A masculinidade de ontem nada tem a ver com a masculinidade de hoje: múltipla, diversa, sutil e ligada ao feminino, tendo como consequência a intervenção do pai desde o nascimento com sua prole. Para Badinter, “A nova masculinidade se parecerá pouco com a antiga, mas nem por isso deixará de existir, com sua força e sua fragilidade” (BADINTER, 1993, p. 97).

Foi o que disse Cuschnir, psiquiatra e psicoterapeuta do Instituto de Psiquiatria do Hospital das Clínicas, na reportagem sobre Paulo e seu bebê Lorenzo, referindo-se a este como um novo modelo de pai, e o quanto o homem tem a ganhar com esta mudança, e essa ampliação de suas funções: “O pai de antigamente era pequeno, tinha funções restritivas. O de agora é mais completo, cresceu emocionalmente” (apud BALMANT, 2009, p. 11).
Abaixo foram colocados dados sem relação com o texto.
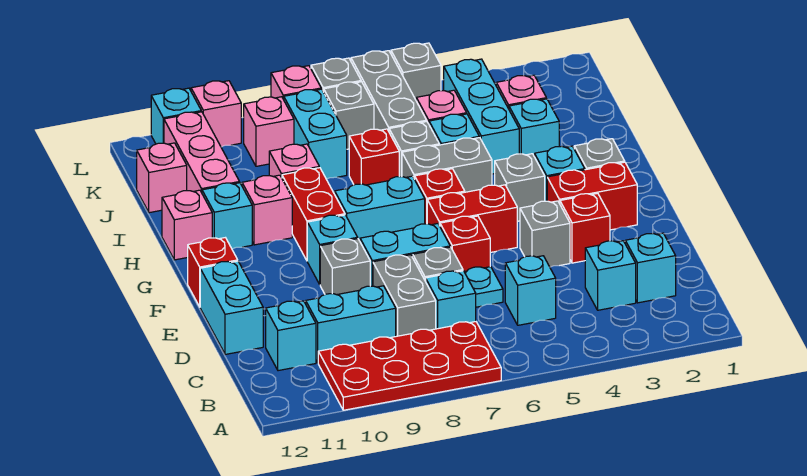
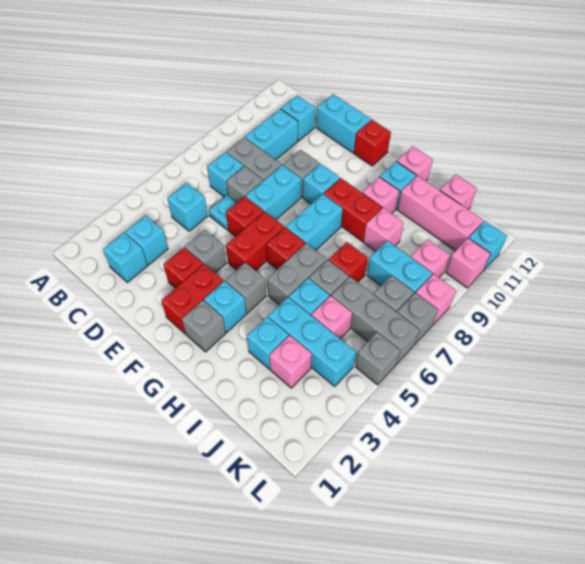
red 2x4 plate [318,322,501,410] -> none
Se o pai de agora é mais completo, é correto dizer que o homem é mais completo, diríamos “humanamente”, não porque o homem de antes não sentia: amor, dor, fraqueza, tristeza, medo, carinho, mas porque lhe era interditado demonstrá-lo. Quantas vezes já não ouvimos nossos pais ou avós dizer: “Homem não chora”; e inclusive, a ideia que circulava era do Homem com H (de preferência maiúsculo), que não é terno e carinhoso com sua prole, até porque os pais de antigamente pouco ou quase nunca se aproximavam dos bebês. Era a imagem do Homem único, universal, a regra, a norma, o modelo a ser seguido e reverenciado.
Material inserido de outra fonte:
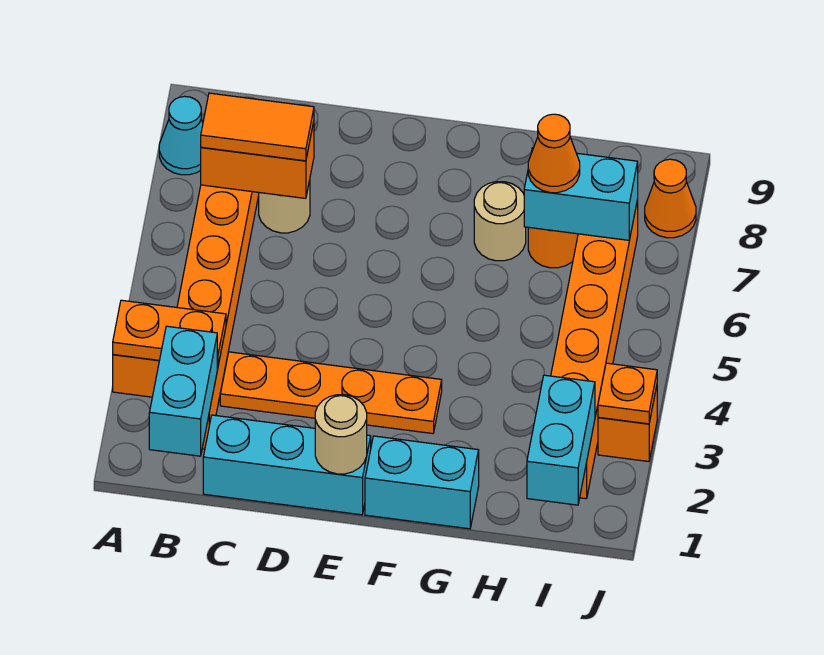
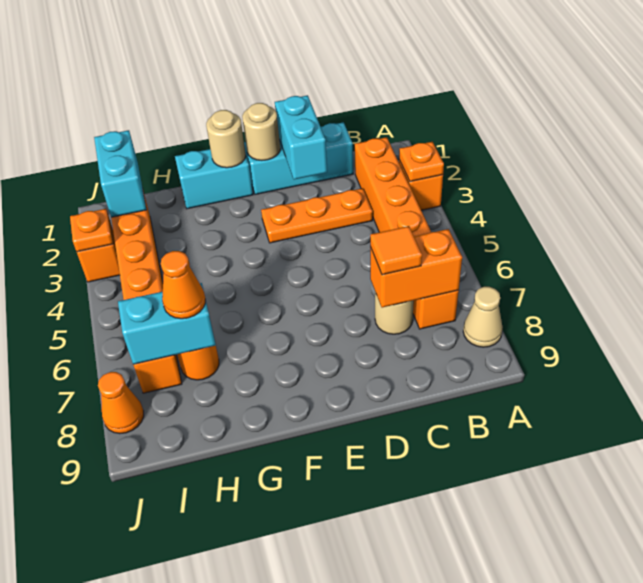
orange 1x2 plate [113,300,226,368] -> orange 1x1 plate [399,142,444,182]
cyan 1x1 cone [159,96,203,175] -> tan 1x1 cone [463,287,503,347]
cyan 1x2 brick [149,326,217,456] -> cyan 1x2 brick moved to [275,95,327,180]
orange 1x2 tile [201,93,314,161] -> orange 1x1 tile [370,226,422,275]
orange 1x4 plate [220,352,442,434] -> orange 1x3 plate [261,188,373,243]
tan 1x1 round brick [474,182,526,261] -> tan 1x1 round brick moved to [206,110,246,168]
Essa mudança dos homens de hoje – “homens no plural” – refletem as masculinidades e feminilidades que também estão presentes na construção da identidade de professores, e consequentemente, das professoras na profissão docente.

Do livro científico de Bosi (1994), Memória e sociedade: lembranças de velhos, todavia repleto de emoção e poesia, destacamos essa frase: “A imagem social já fixada pode ser minada pela escavação de uma experiência pessoal mais rica e profunda” (BOSI, 1994, p. 426), que retrata, com melhores palavras que as nossas, a possibilidade deste “novo homem” existir.